Goldstein, J.,
dissents, and votes to reverse the order appealed from, as a matter of discretion, with costs, to grant the application, and to deem the proposed notice of claim served, with the following memorandum: The petitioners, a young boy and his mother, claim that the respondents were negligent in the administration of their foster care program, thus permitting the sexual abuse of the five-year-old infant petitioner in December 1993, while he was in foster care and his mother was incarcerated. When the mother learned of the sexual abuse, she wrote to the respondents urging them to investigate the incident, and the respondents replied by letter dated January 28, 1994, assuring her that an investigation was commenced in December 1993, right after the incident occurred.
In March 1994 the mother, acting pro se, brought a claim in the Court of Claims against the New York State Commissioner of Social Services, asserting the essential facts of her claim. The Court of Claims dismissed the claim by order dated September 14, 1994, on the grounds, inter alia, that no wrongdoing was alleged against the State of New York. In so doing, the Court of Claims urged the claimant "to seek counsel”.
Thereafter, the mother retained counsel, and counsel prepared a proposed notice of claim dated November 8, 1994. The mother’s address, as stated on the proposed notice of claim, reflected that she was still incarcerated.
On or about December 7,1994, the petitioners’ counsel made the instant application for leave to serve the late notice of claim. In denying that application, the court noted that the delay in making the application was "not presumptively prejudicial”. However, the court found that there was no reasonable excuse for the delay, and that, although the respondents had actual knowledge of the incident since its occurrence, the documents submitted did not establish that they had actual knowledge of the petitioners’ allegations that their employees were negligent.
In determining whether to grant leave to serve a late notice of claim, the key factors to consider are (1) whether the public corporation acquired actual knowledge of the essential facts constituting the claim within 90 days or a reasonable time thereafter, (2) whether the claimant was an infant or incapacitated, (3) whether the claimant had a reasonable excuse for the delay in serving the notice of claim, and (4) whether the municipality was prejudiced by the delay (see, Matter of Morehead v County of Westchester, 222 AD2d 507).
. In the instant case, there is no evidence that the respondents suffered any prejudice from the delay, and the court specifically noted that the delay was not presumptively prejudicial. Further, the respondents acknowledged that they commenced an investigation of the incident and surrounding circumstances in December 1993, right after the incident occurred. Thus, the respondents should have acquired actual knowledge of the essential facts underlying the claim within the 90-day period (see, Fahey v County of Nassau, 111 AD2d 214; see also, Matter of Guzman v County of Westchester, 208 AD2d 925).

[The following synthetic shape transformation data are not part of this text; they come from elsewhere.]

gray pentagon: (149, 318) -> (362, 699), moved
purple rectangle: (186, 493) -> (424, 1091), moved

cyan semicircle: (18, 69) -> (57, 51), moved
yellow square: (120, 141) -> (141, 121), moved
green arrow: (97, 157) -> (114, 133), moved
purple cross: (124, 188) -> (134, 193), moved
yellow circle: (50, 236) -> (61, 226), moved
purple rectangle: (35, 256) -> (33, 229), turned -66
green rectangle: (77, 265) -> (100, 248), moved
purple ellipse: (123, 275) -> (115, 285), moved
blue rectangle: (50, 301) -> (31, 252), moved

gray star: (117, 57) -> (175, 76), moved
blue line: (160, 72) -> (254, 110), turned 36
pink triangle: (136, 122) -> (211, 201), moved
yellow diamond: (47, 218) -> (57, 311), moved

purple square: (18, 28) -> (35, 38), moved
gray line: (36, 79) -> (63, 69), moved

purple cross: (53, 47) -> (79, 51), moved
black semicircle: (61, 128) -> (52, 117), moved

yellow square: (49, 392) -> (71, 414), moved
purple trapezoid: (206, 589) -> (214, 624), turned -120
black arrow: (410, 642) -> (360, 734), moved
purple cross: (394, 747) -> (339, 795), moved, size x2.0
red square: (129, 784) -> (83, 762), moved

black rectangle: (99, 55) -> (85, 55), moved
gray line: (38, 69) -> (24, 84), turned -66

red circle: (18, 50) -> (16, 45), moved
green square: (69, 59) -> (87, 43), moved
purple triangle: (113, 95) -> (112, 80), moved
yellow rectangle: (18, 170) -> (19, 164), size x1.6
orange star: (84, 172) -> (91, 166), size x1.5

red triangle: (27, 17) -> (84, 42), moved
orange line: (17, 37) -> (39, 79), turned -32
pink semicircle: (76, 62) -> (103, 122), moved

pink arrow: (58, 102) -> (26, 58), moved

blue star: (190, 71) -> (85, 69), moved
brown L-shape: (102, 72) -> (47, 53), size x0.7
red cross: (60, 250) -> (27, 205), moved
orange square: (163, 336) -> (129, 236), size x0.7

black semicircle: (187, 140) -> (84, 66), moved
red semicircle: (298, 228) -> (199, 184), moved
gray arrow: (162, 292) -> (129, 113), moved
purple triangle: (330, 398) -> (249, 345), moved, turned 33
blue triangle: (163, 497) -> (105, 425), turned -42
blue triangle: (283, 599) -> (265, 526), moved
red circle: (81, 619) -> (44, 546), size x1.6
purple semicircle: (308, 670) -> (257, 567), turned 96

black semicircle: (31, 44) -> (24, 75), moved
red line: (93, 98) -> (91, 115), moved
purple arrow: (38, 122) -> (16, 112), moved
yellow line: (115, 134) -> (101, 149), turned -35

It is well settled that the absence of an acceptable excuse for the delay is not necessarily fatal to an application for leave to serve a late notice of claim (see, Goodall v City of New York, 179 AD2d 481; Montaldo v Town of Harrison, 151 AD2d 652; Matter of Chatman v White Plains Hous. Auth., 101 AD2d 838; Matter of Cicio v City of New York, 98 AD2d 38). In any case, one of the petitioners was incarcerated, and the other petitioner was an infant, which provided some justification for the delay. The Court of Claims, in the order dated September 14, 1994, dismissing the claim against the State of New York, advised the mother to retain counsel, indicating that she had proceeded without counsel until then. The fact that the papers she submitted in the Court of Claims were well-drafted”, does not mean that she, a nonlawyer, can be charged with law office failure”. Further, law office failure which results in the wrong entity being served with the notice of claim, is not necessarily an unacceptable excuse for failing to timely serve a notice of claim (see, Matter of Soto v New York City Hous. Auth., 180 AD2d 570).
Under all of the circumstances, I conclude that the denial of the application for leave to serve a late notice of claim was an improvident exercise of discretion.